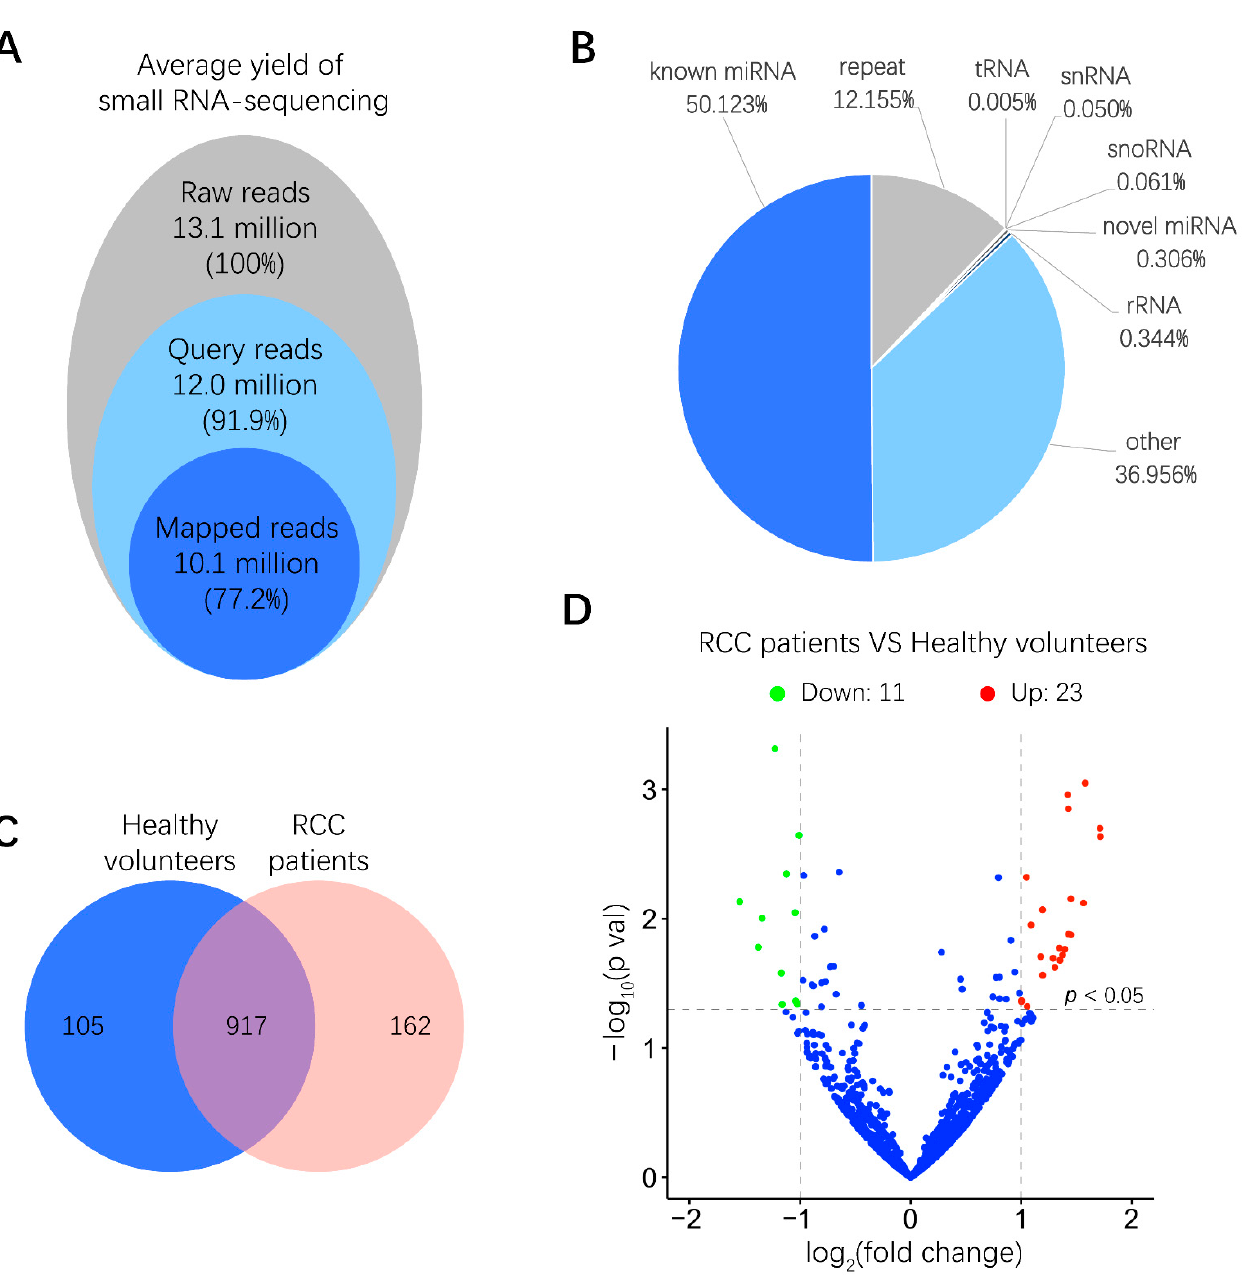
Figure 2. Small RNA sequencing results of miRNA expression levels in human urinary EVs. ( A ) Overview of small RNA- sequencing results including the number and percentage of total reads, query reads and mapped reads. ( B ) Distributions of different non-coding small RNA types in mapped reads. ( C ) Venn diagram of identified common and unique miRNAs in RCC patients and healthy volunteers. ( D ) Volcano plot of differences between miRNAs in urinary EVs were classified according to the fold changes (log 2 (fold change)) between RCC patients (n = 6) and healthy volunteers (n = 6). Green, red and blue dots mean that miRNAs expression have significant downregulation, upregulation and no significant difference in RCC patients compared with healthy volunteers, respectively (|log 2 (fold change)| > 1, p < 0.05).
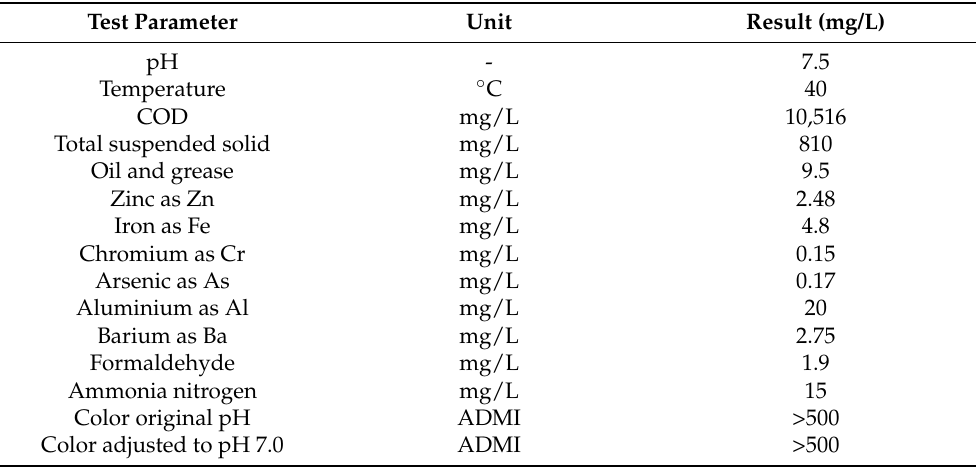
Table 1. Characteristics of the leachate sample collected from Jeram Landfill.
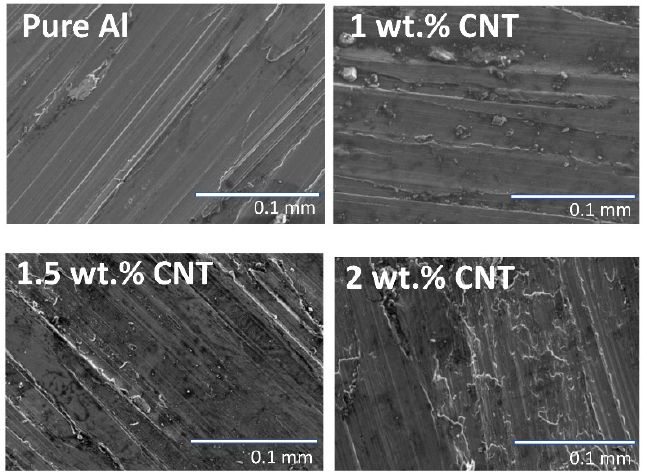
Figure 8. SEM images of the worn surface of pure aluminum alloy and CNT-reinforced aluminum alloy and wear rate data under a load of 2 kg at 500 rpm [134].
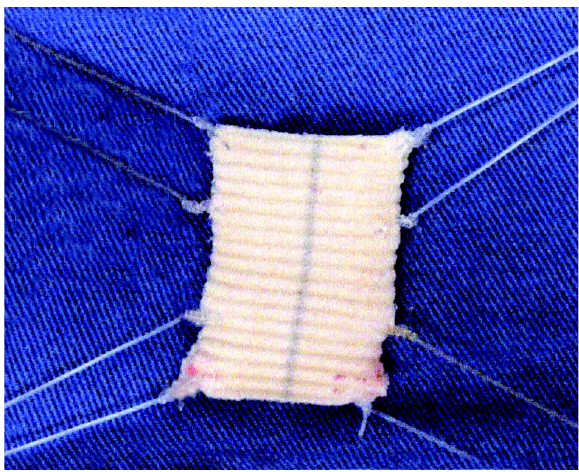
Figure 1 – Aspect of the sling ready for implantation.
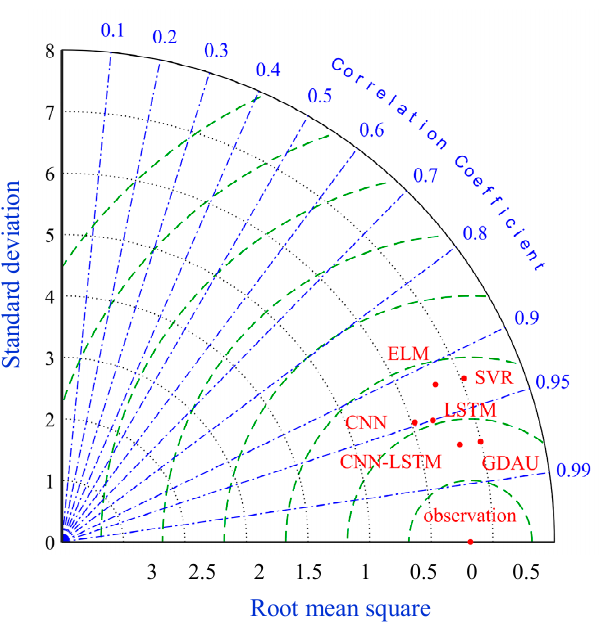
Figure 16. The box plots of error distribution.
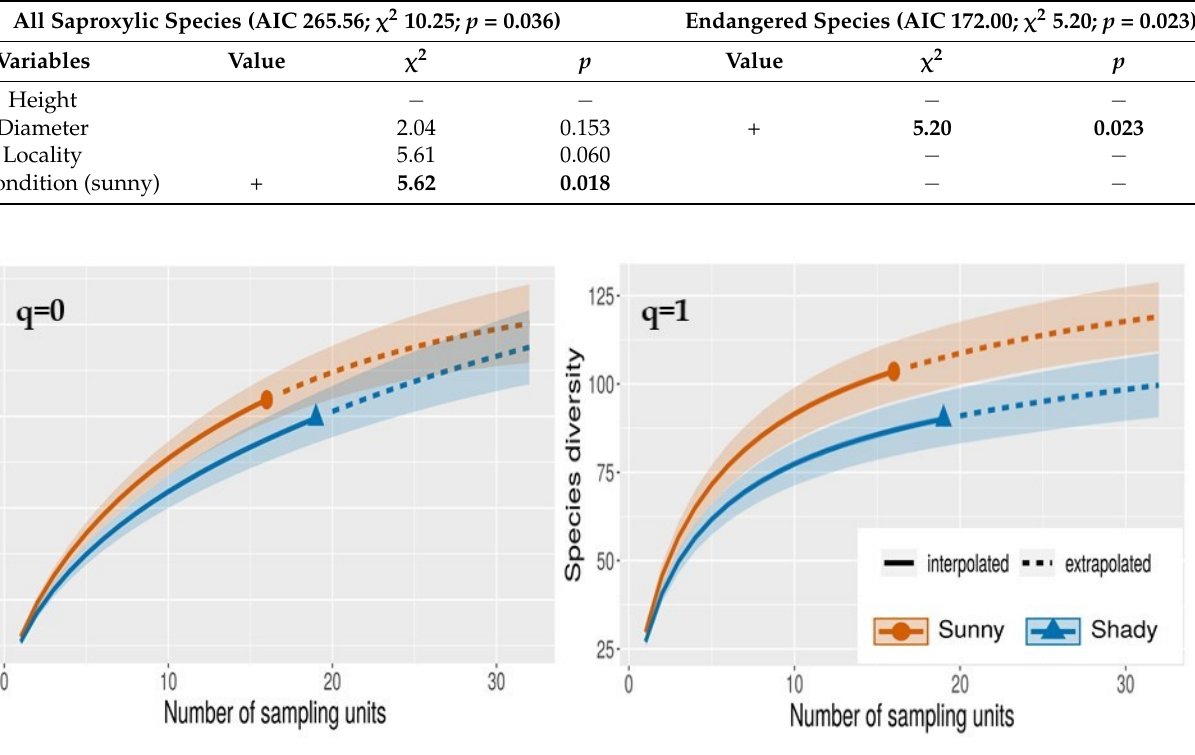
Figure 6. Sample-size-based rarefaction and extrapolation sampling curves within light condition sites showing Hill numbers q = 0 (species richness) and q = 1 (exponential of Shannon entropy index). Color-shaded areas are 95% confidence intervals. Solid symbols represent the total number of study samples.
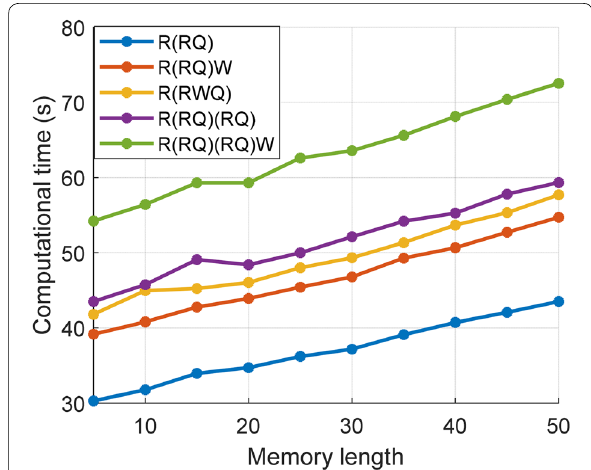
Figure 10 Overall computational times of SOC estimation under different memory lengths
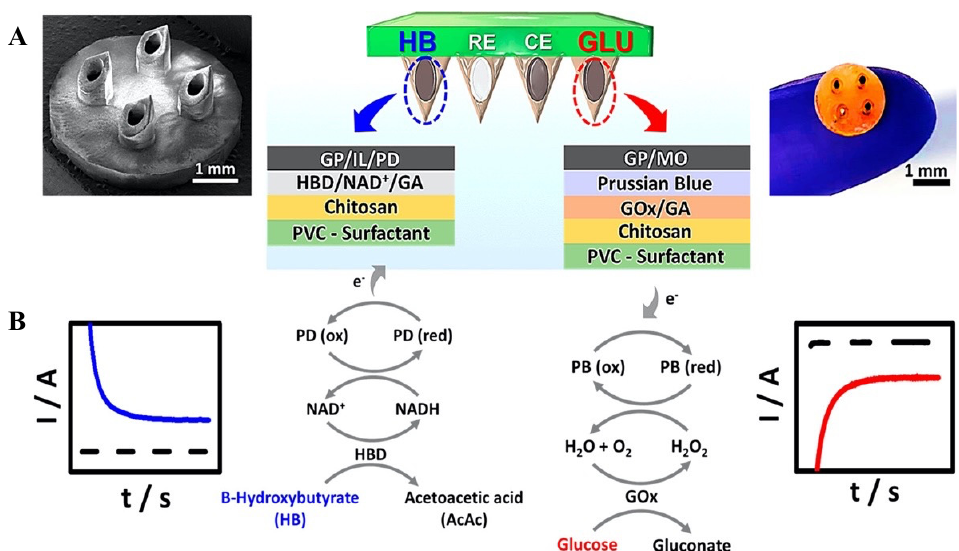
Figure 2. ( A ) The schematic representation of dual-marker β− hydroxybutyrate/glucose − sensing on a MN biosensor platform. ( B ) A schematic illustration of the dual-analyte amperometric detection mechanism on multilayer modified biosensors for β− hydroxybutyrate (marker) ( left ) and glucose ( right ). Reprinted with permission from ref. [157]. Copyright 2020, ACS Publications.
────────────────────
* **Problem requirements**
Make an exact reproduction of the listing above, without any pictures.

* **Result for this task**
Figure 2. Small RNA sequencing results of miRNA expression levels in human urinary EVs. ( A ) Overview of small RNA- sequencing results including the number and percentage of total reads, query reads and mapped reads. ( B ) Distributions of different non-coding small RNA types in mapped reads. ( C ) Venn diagram of identified common and unique miRNAs in RCC patients and healthy volunteers. ( D ) Volcano plot of differences between miRNAs in urinary EVs were classified according to the fold changes (log 2 (fold change)) between RCC patients (n = 6) and healthy volunteers (n = 6). Green, red and blue dots mean that miRNAs expression have significant downregulation, upregulation and no significant difference in RCC patients compared with healthy volunteers, respectively (|log 2 (fold change)| > 1, p < 0.05).
Table 1. Characteristics of the leachate sample collected from Jeram Landfill.
Figure 8. SEM images of the worn surface of pure aluminum alloy and CNT-reinforced aluminum alloy and wear rate data under a load of 2 kg at 500 rpm [134].
Figure 1 – Aspect of the sling ready for implantation.
Figure 16. The box plots of error distribution.
Figure 6. Sample-size-based rarefaction and extrapolation sampling curves within light condition sites showing Hill numbers q = 0 (species richness) and q = 1 (exponential of Shannon entropy index). Color-shaded areas are 95% confidence intervals. Solid symbols represent the total number of study samples.
Figure 10 Overall computational times of SOC estimation under different memory lengths
Figure 2. ( A ) The schematic representation of dual-marker β− hydroxybutyrate/glucose − sensing on a MN biosensor platform. ( B ) A schematic illustration of the dual-analyte amperometric detection mechanism on multilayer modified biosensors for β− hydroxybutyrate (marker) ( left ) and glucose ( right ). Reprinted with permission from ref. [157]. Copyright 2020, ACS Publications.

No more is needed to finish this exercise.